Brieff called Bernstein, who called Stern. The 2 had played piano and violin together for pleasure, but had never performed in public together.
They were joined by 4 other Fairfield county musicians. The concert sold out, at prices from $3 to $35. That raised $8,250 bringing Westport’s 1964 contributions to the Mississippi Project to $29,000. Previous fundraisers for the NAACP and National Council of Churches included a townwide solicitation, and a small gathering at the home of attorney Alan Nevas. He had just returned from Mississippi where, the Times said, he provided “legal counsel to Negroes.”

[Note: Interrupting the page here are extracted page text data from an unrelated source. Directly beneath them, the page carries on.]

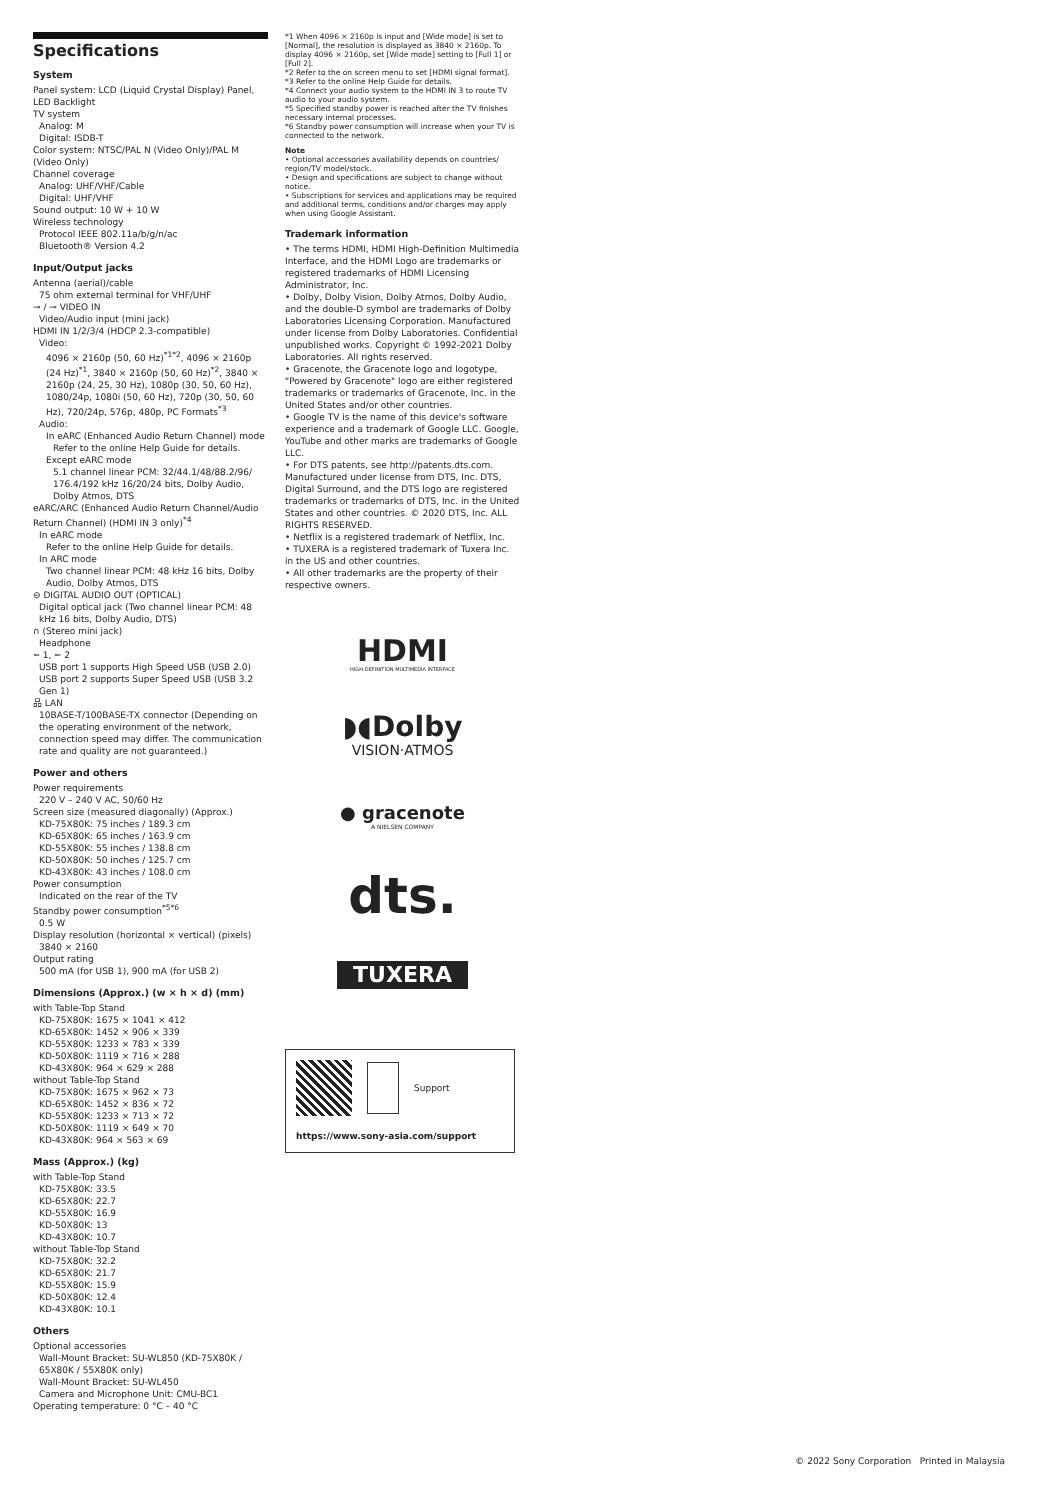Specifications
System
Panel system: LCD (Liquid Crystal Display) Panel, LED Backlight
TV system
Analog: M
Digital: ISDB-T
Color system: NTSC/PAL N (Video Only)/PAL M (Video Only)
Channel coverage
Analog: UHF/VHF/Cable
Digital: UHF/VHF
Sound output: 10 W + 10 W
Wireless technology
Protocol IEEE 802.11a/b/g/n/ac
Bluetooth® Version 4.2
Input/Output jacks
Antenna (aerial)/cable
75 ohm external terminal for VHF/UHF
⊸ / ⊸ VIDEO IN
Video/Audio input (mini jack)
HDMI IN 1/2/3/4 (HDCP 2.3-compatible)
Video:
4096 × 2160p (50, 60 Hz)<sup>*1*2</sup>, 4096 × 2160p (24 Hz)<sup>*1</sup>, 3840 × 2160p (50, 60 Hz)<sup>*2</sup>, 3840 × 2160p (24, 25, 30 Hz), 1080p (30, 50, 60 Hz), 1080/24p, 1080i (50, 60 Hz), 720p (30, 50, 60 Hz), 720/24p, 576p, 480p, PC Formats<sup>*3</sup>
Audio:
In eARC (Enhanced Audio Return Channel) mode
Refer to the online Help Guide for details.
Except eARC mode
5.1 channel linear PCM: 32/44.1/48/88.2/96/ 176.4/192 kHz 16/20/24 bits, Dolby Audio, Dolby Atmos, DTS
eARC/ARC (Enhanced Audio Return Channel/Audio Return Channel) (HDMI IN 3 only)<sup>*4</sup>
In eARC mode
Refer to the online Help Guide for details.
In ARC mode
Two channel linear PCM: 48 kHz 16 bits, Dolby Audio, Dolby Atmos, DTS
⊖ DIGITAL AUDIO OUT (OPTICAL)
Digital optical jack (Two channel linear PCM: 48 kHz 16 bits, Dolby Audio, DTS)
∩ (Stereo mini jack)
Headphone
⭠ 1, ⭠ 2
USB port 1 supports High Speed USB (USB 2.0)
USB port 2 supports Super Speed USB (USB 3.2 Gen 1)
品 LAN
10BASE-T/100BASE-TX connector (Depending on the operating environment of the network, connection speed may differ. The communication rate and quality are not guaranteed.)
Power and others
Power requirements
220 V – 240 V AC, 50/60 Hz
Screen size (measured diagonally) (Approx.)
KD-75X80K: 75 inches / 189.3 cm
KD-65X80K: 65 inches / 163.9 cm
KD-55X80K: 55 inches / 138.8 cm
KD-50X80K: 50 inches / 125.7 cm
KD-43X80K: 43 inches / 108.0 cm
Power consumption
Indicated on the rear of the TV
Standby power consumption<sup>*5*6</sup>
0.5 W
Display resolution (horizontal × vertical) (pixels)
3840 × 2160
Output rating
500 mA (for USB 1), 900 mA (for USB 2)
Dimensions (Approx.) (w × h × d) (mm)
with Table-Top Stand
KD-75X80K: 1675 × 1041 × 412
KD-65X80K: 1452 × 906 × 339
KD-55X80K: 1233 × 783 × 339
KD-50X80K: 1119 × 716 × 288
KD-43X80K: 964 × 629 × 288
without Table-Top Stand
KD-75X80K: 1675 × 962 × 73
KD-65X80K: 1452 × 836 × 72
KD-55X80K: 1233 × 713 × 72
KD-50X80K: 1119 × 649 × 70
KD-43X80K: 964 × 563 × 69
Mass (Approx.) (kg)
with Table-Top Stand
KD-75X80K: 33.5
KD-65X80K: 22.7
KD-55X80K: 16.9
KD-50X80K: 13
KD-43X80K: 10.7
without Table-Top Stand
KD-75X80K: 32.2
KD-65X80K: 21.7
KD-55X80K: 15.9
KD-50X80K: 12.4
KD-43X80K: 10.1
Others
Optional accessories
Wall-Mount Bracket: SU-WL850 (KD-75X80K / 65X80K / 55X80K only)
Wall-Mount Bracket: SU-WL450
Camera and Microphone Unit: CMU-BC1
Operating temperature: 0 °C – 40 °C
*1 When 4096 × 2160p is input and [Wide mode] is set to [Normal], the resolution is displayed as 3840 × 2160p. To display 4096 × 2160p, set [Wide mode] setting to [Full 1] or [Full 2].
*2 Refer to the on screen menu to set [HDMI signal format].
*3 Refer to the online Help Guide for details.
*4 Connect your audio system to the HDMI IN 3 to route TV audio to your audio system.
*5 Specified standby power is reached after the TV finishes necessary internal processes.
*6 Standby power consumption will increase when your TV is connected to the network.
Note
• Optional accessories availability depends on countries/ region/TV model/stock.
• Design and specifications are subject to change without notice.
• Subscriptions for services and applications may be required and additional terms, conditions and/or charges may apply when using Google Assistant.
Trademark information
• The terms HDMI, HDMI High-Definition Multimedia Interface, and the HDMI Logo are trademarks or registered trademarks of HDMI Licensing Administrator, Inc.
• Dolby, Dolby Vision, Dolby Atmos, Dolby Audio, and the double-D symbol are trademarks of Dolby Laboratories Licensing Corporation. Manufactured under license from Dolby Laboratories. Confidential unpublished works. Copyright © 1992-2021 Dolby Laboratories. All rights reserved.
• Gracenote, the Gracenote logo and logotype, "Powered by Gracenote" logo are either registered trademarks or trademarks of Gracenote, Inc. in the United States and/or other countries.
• Google TV is the name of this device's software experience and a trademark of Google LLC. Google, YouTube and other marks are trademarks of Google LLC.
• For DTS patents, see http://patents.dts.com. Manufactured under license from DTS, Inc. DTS, Digital Surround, and the DTS logo are registered trademarks or trademarks of DTS, Inc. in the United States and other countries. © 2020 DTS, Inc. ALL RIGHTS RESERVED.
• Netflix is a registered trademark of Netflix, Inc.
• TUXERA is a registered trademark of Tuxera Inc. in the US and other countries.
• All other trademarks are the property of their respective owners.
HDMI
HIGH-DEFINITION MULTIMEDIA INTERFACE
◗◖Dolby
VISION·ATMOS
● gracenote
A NIELSEN COMPANY
dts.
TUXERA
Support
https://www.sony-asia.com/support
© 2022 Sony Corporation Printed in Malaysia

Nevas’ son Bernard — age 20 — was one of 6 “freedom workers” honored at the Bernstein/Stern concert. Five were from Westport: Nevas; John Friedland, 22; Martha Honey, 19; Deborah Rand, 20, and John Suter, 19.
Another guest introduced at the concert was Charles McLaurin. Just a few days earlier, he was a member of the controversial Mississippi Freedom Party at the Democratic National Convention in Atlantic City.
Also at the concert, Sugarman displayed 43 pen-and-ink drawings of Mississippi, and 6 photos used by SNCC. He called the involvement of youths like the ones from Westport courageous.
“They went there afraid, lived there afraid and worked there afraid,” Sugarman said.
But, the Times noted, “the experience has affected some so deeply…they are torn between resuming their college careers and going back to Mississippi.”